Are You a Superspreader?


Had I been asked in 2019 to define the term, “Long-hauler”, I would have responded, “A truck driver who, while on the road, must spend at least one night in the cab of his truck or in a motel.”  I would have said that “Zooming” means quickly moving from one point to another, and WFH was an abbreviated text for “What Fu#@ing Happened?”.  In addition to everything else, COVID has impacted our vocabulary – a long-hauler is someone with long-lingering illness symptoms attributed to COVID; Zooming is a video communication practice commonly used for social and business interaction and the letters WFH mean “Work from Home”.  

Another interesting term is “Superspreader”.  Pre-Pandemic I thought it was a machine used by the agriculture industry to spread fertilizer, but COVID defined it as a highly contagious individual who can spread an infectious disease to a large number of uninfected people through a network of contacts.  As we emerge from this Pandemic we will need a different kind of Superspreader; one who will spread the emotional contagions of possibility, opportunity, and positivity.

The term “Emotional Intelligence” was popularized in 1995 by science journalist Daniel Goleman in his best-selling book Emotional Intelligence.  He defined it as an individual’s ability to identify, assess and control one’s own emotions, the emotion of others and that of groups.  His work served to highlight the important role emotions and moods play in our own performance, however even more critical is an understanding that the emotions we spread can also serve to impact the performance of others.

Emotional contagion (EC) is a social phenomenon that results from our interactions with others.  It influences not only how we feel, but how we act and behave.  It is constant and pervasive, and more often than not, we are oblivious to it.  In essence, when we serve as an EC, our emotions and related behavior serve to directly trigger similar emotions and behaviors in other people.  Sigal Barsade, a professor at the University of Pennsylvania Wharton School of Business, has studied emotional contagion for more than 25 years. She shares, “”Not only do we mimic the feelings of others; we actually start to feel them ourselves.  When someone is happy or angry around us, we inadvertently mirror their emotion. This response is subconscious and hardwired, stemming from our basic evolutionary behavior.”
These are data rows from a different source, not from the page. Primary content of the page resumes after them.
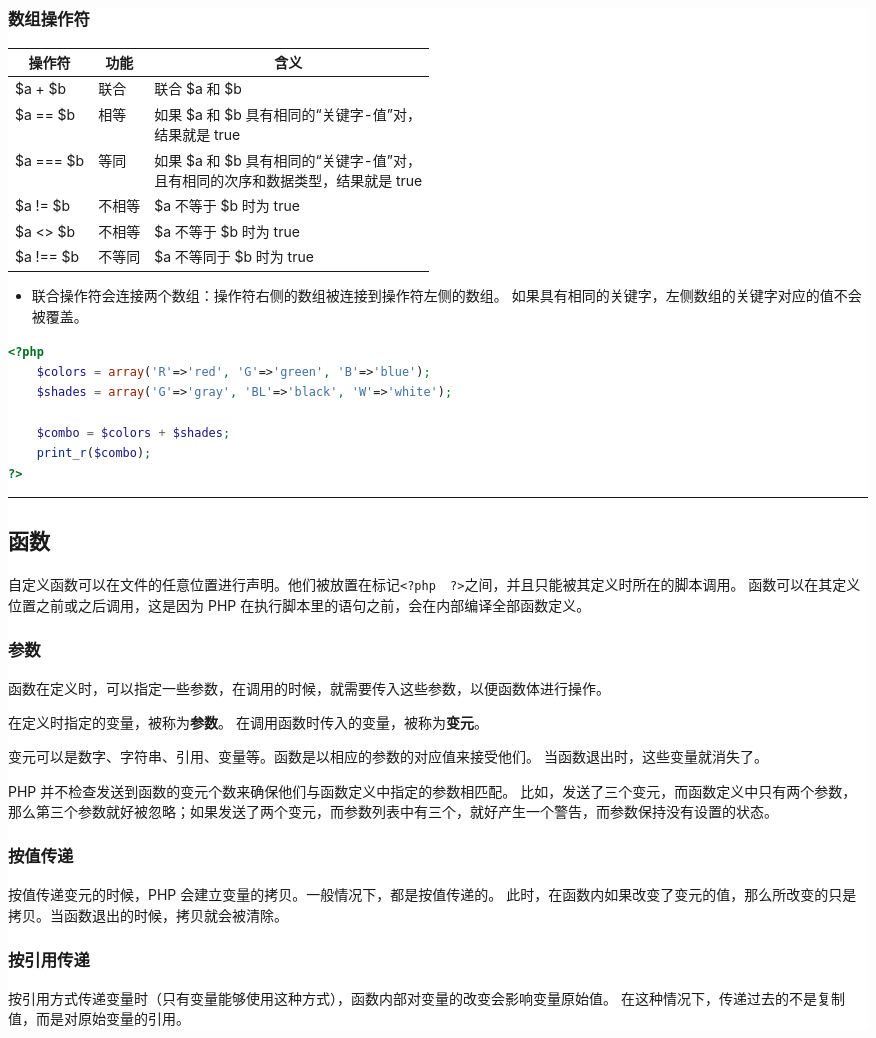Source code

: 
### 数组操作符
|    操作符    |  功能  |    含义                                |
| ------------ | ------ | -------------------------------------- |
| $a + $b      | 联合   | 联合 $a 和 $b                          |
| $a == $b     | 相等   | 如果 $a 和 $b 具有相同的“关键字-值”对，<br>结果就是 true |
| $a === $b    | 等同   | 如果 $a 和 $b 具有相同的“关键字-值”对，<br>且有相同的次序和数据类型，结果就是 true |
| $a != $b     | 不相等 | $a 不等于 $b 时为 true                 |
| $a <> $b     | 不相等 | $a 不等于 $b 时为 true                 |
| $a !== $b    | 不等同 | $a 不等同于 $b 时为 true               |

+ 联合操作符会连接两个数组：操作符右侧的数组被连接到操作符左侧的数组。
	如果具有相同的关键字，左侧数组的关键字对应的值不会被覆盖。

```php
<?php
	$colors = array('R'=>'red', 'G'=>'green', 'B'=>'blue');
	$shades = array('G'=>'gray', 'BL'=>'black', 'W'=>'white');

	$combo = $colors + $shades;
	print_r($combo);
?>
```

-------------------------------------------------------------------------------

## 函数
自定义函数可以在文件的任意位置进行声明。他们被放置在标记`<?php  ?>`之间，并且只能被其定义时所在的脚本调用。
函数可以在其定义位置之前或之后调用，这是因为 PHP 在执行脚本里的语句之前，会在内部编译全部函数定义。

### 参数
函数在定义时，可以指定一些参数，在调用的时候，就需要传入这些参数，以便函数体进行操作。

在定义时指定的变量，被称为**参数**。
在调用函数时传入的变量，被称为**变元**。

变元可以是数字、字符串、引用、变量等。函数是以相应的参数的对应值来接受他们。
当函数退出时，这些变量就消失了。

PHP 并不检查发送到函数的变元个数来确保他们与函数定义中指定的参数相匹配。
比如，发送了三个变元，而函数定义中只有两个参数，那么第三个参数就好被忽略；如果发送了两个变元，而参数列表中有三个，就好产生一个警告，而参数保持没有设置的状态。

### 按值传递
按值传递变元的时候，PHP 会建立变量的拷贝。一般情况下，都是按值传递的。
此时，在函数内如果改变了变元的值，那么所改变的只是拷贝。当函数退出的时候，拷贝就会被清除。

### 按引用传递
按引用方式传递变量时（只有变量能够使用这种方式），函数内部对变量的改变会影响变量原始值。
在这种情况下，传递过去的不是复制值，而是对原始变量的引用。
As we begin to emerge from this nightmare of a year, and bolstered by the knowledge that we each serve as an EC, why not use this information to create more positive workplaces or home environments, to enhance collaboration and to improve interpersonal relationships .  Why not sow the seeds of possibility, opportunity and hope as a positive EC superspreader?  A few steps can get you started:

  1. Take Stock – Note your own feelings, be they about your workplace, your home, or your social circle.  It’s important to remember that you may be feeding off someone else’s strong emotion, and it may be impacting your mood.

  2. Be Aware – Emotional contagion hinges on paying attention, so if something is negatively affecting you, try to get it out of your area of attention.  Likewise, if it is positive, go verbal, give it a name and call it out!  Let others know what it looks and sounds like.

  3. Be the Booster – Be the source of cheerful enthusiasm, serene warmth, gratitude, smiles, and other behaviors that evoke positive emotions.  Research has shown, such positivity can be contagious and make your workplace, your home, anywhere that you are an EC, a better and even safer place for all.  

More than anything else, the COVID-19 pandemic and the resulting economic recession have negatively affected many people’s mental health.  Recovery will take time and dedicated effort.  Unfortunately this will create a situation in which there will be no shortage of negative emotional contagions.  If there was ever a time we needed positive emotional superspreaders it is now.  Why not join the effort?